• WHAT THE TASK ASKS: Please write out the part of the DIALS refinement text between "dials.refine indexed.refl indexed.expt" and "the outlier rejection.", inclusive.

• SELECTED TEXT:
Lattice choice is generally less straightforward for electron diffraction compared to X-ray data
When in doubt, process the data in P1 and determine the true symmetry after processing many datasets or after phasing the data (ADDSYM in Platon is great for doing this)
In this case, we know that the biotin crystal should be P2₁2₁2₁, Solution #5 (primitive orthorhombic), but let’s just process in P1 to start with

Refine the geometry¶

dials.refine indexed.refl indexed.expt scan_varying=False detector.fix=distance

We start with a round of scan-static refinement. Although refinement is done during indexing, it is good practice to run a separate round to optimise the outlier rejection.
After that, we follow with scan-varying refinement

dials.refine refined.refl refined.expt scan_varying=True\
  detector.fix=all parameterisation.block_width=0.25\
  beam.fix="all in_spindle_plane out_spindle_plane *wavelength"\
  beam.force_static=False beam.smoother.absolute_num_intervals=1

We fix the detector position and orientation with detector.fix=all, but now we are allowing the crystal unit cell, crystal orientation, and beam direction parameters to vary on a frame-by-frame basis with scan_varying=True.

• SOURCE DATA:
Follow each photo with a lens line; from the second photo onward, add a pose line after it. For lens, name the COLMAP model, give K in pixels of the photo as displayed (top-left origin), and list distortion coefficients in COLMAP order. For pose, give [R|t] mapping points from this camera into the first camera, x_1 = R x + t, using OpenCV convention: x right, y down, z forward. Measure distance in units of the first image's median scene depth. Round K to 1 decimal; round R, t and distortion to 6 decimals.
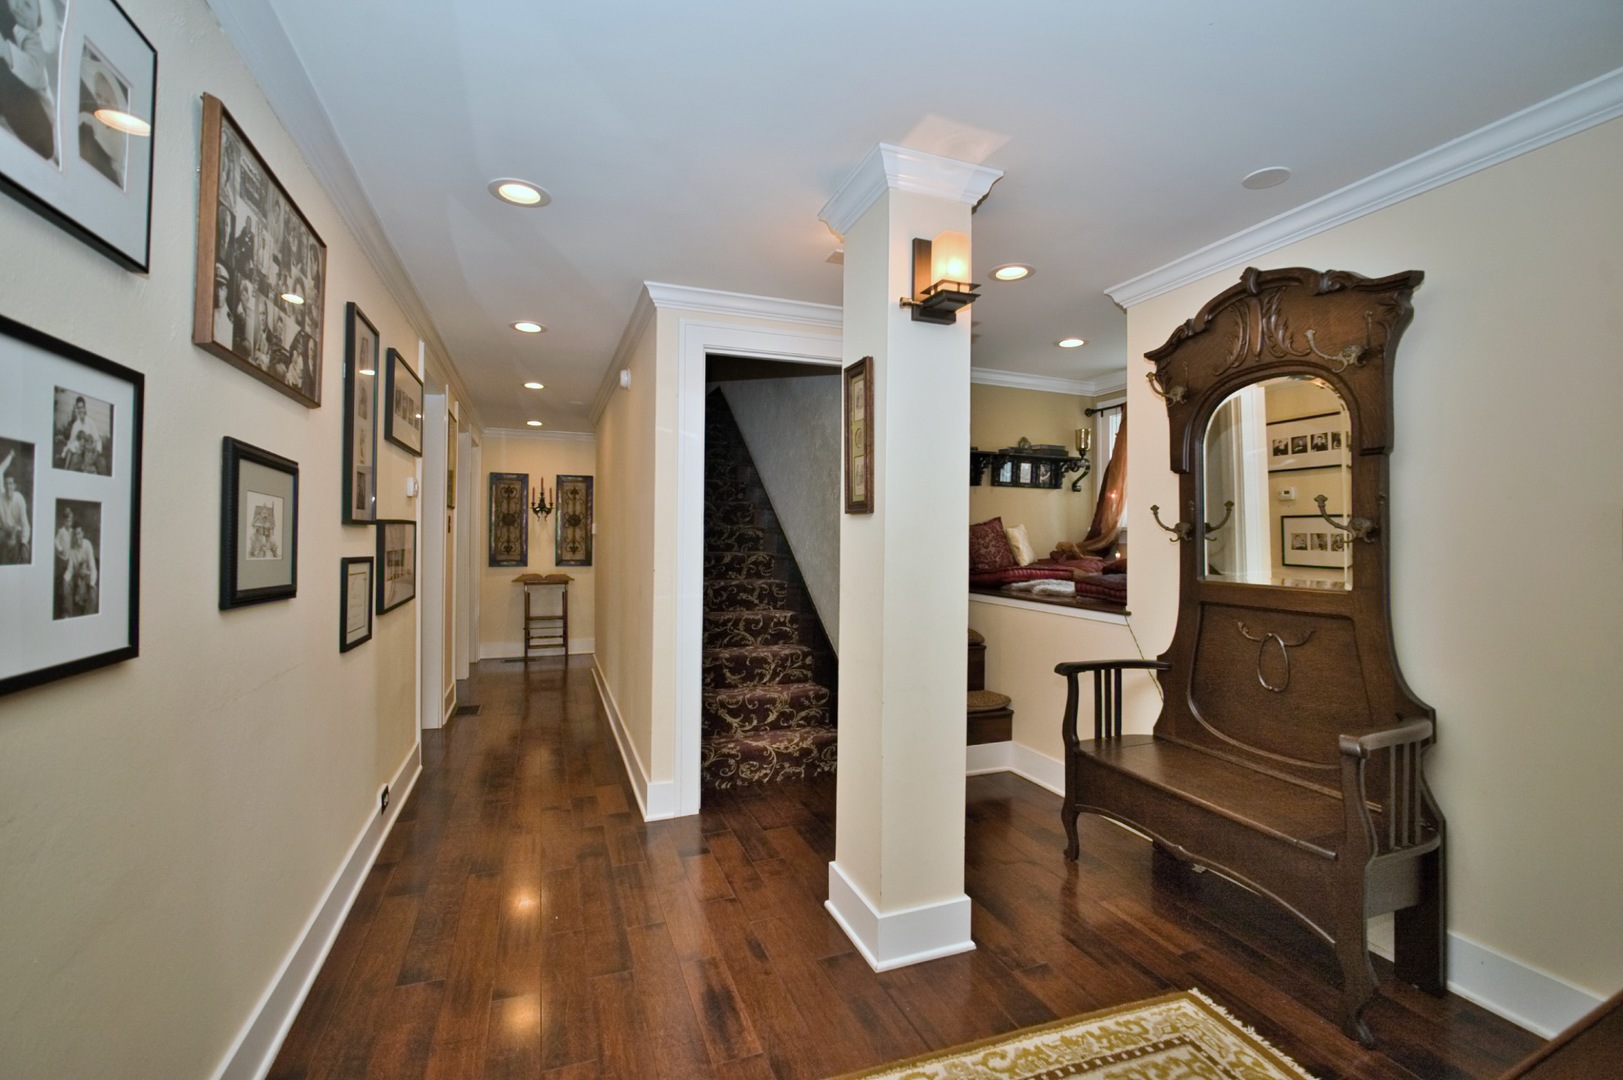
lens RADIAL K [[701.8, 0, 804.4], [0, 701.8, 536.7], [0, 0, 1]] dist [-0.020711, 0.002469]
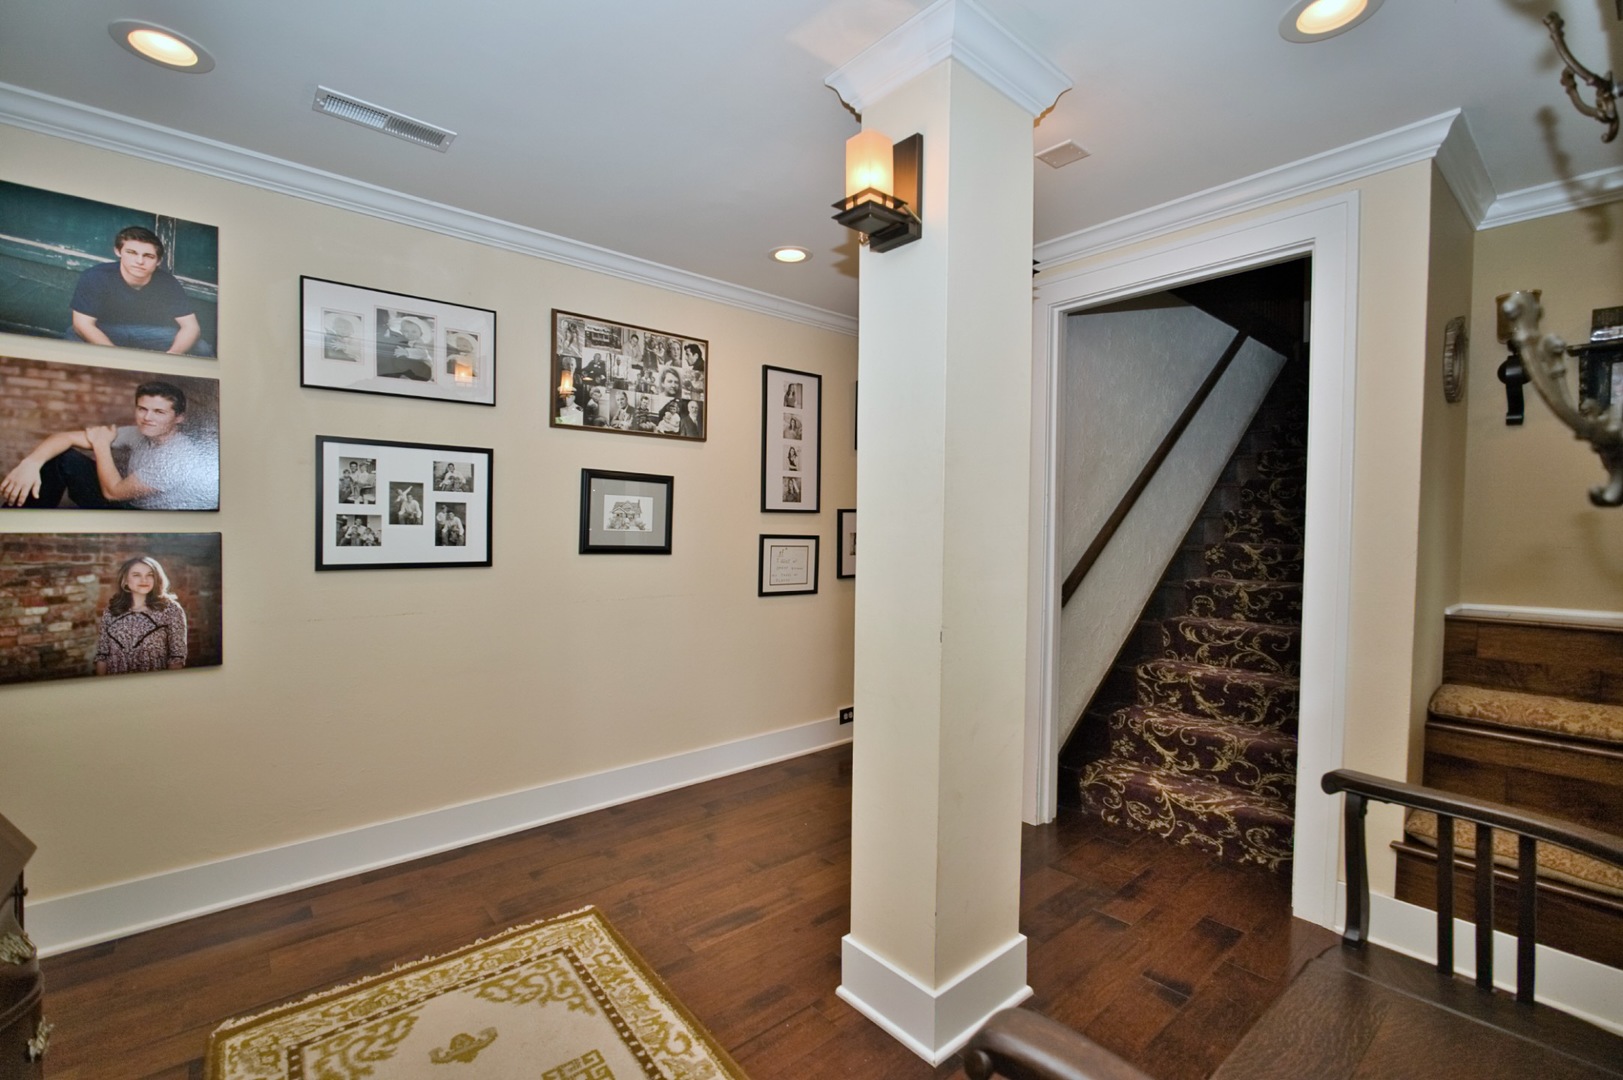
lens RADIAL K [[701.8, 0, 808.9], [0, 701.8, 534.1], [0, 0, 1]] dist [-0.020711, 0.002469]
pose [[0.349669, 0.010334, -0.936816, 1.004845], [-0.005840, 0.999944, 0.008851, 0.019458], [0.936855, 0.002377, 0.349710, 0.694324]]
==
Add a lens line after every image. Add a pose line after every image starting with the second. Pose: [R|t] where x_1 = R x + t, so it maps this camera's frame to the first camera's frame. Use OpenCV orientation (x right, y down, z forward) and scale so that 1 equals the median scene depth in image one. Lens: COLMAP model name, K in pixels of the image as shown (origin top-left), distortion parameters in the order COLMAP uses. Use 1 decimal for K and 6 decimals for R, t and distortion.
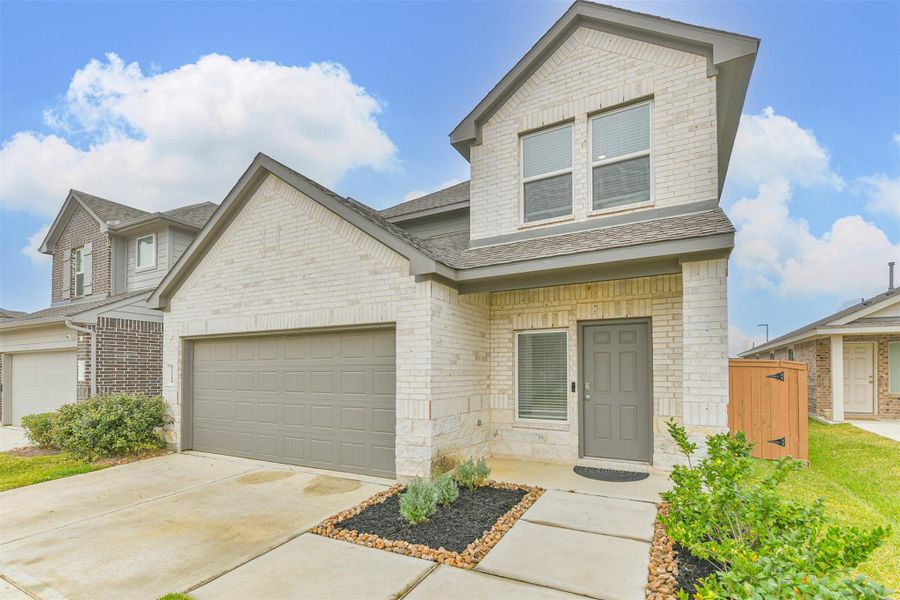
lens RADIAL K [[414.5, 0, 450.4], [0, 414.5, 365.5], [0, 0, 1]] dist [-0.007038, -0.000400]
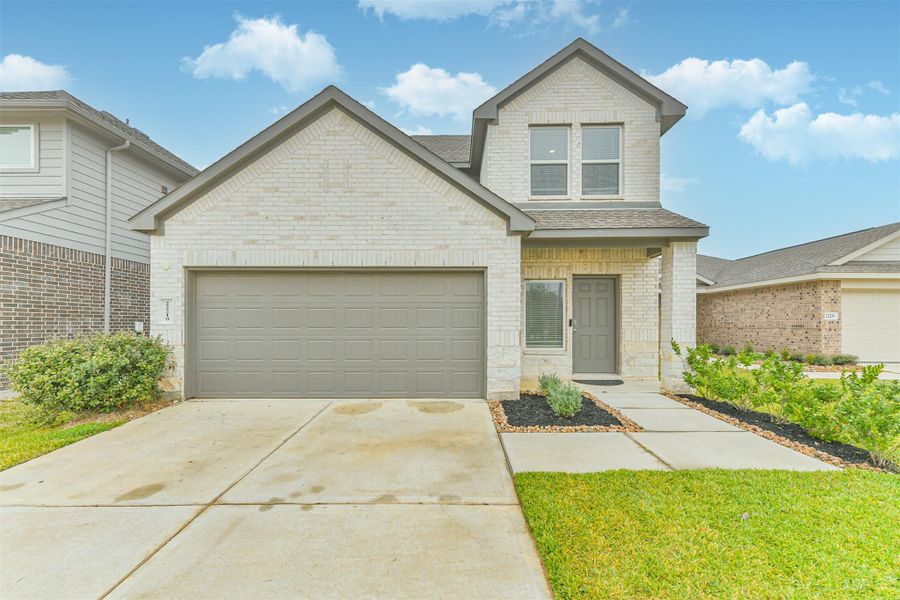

• RESPONSE AREA:
dials.refine indexed.refl indexed.expt scan_varying=False detector.fix=distance

We start with a round of scan-static refinement. Although refinement is done during indexing, it is good practice to run a separate round to optimise the outlier rejection.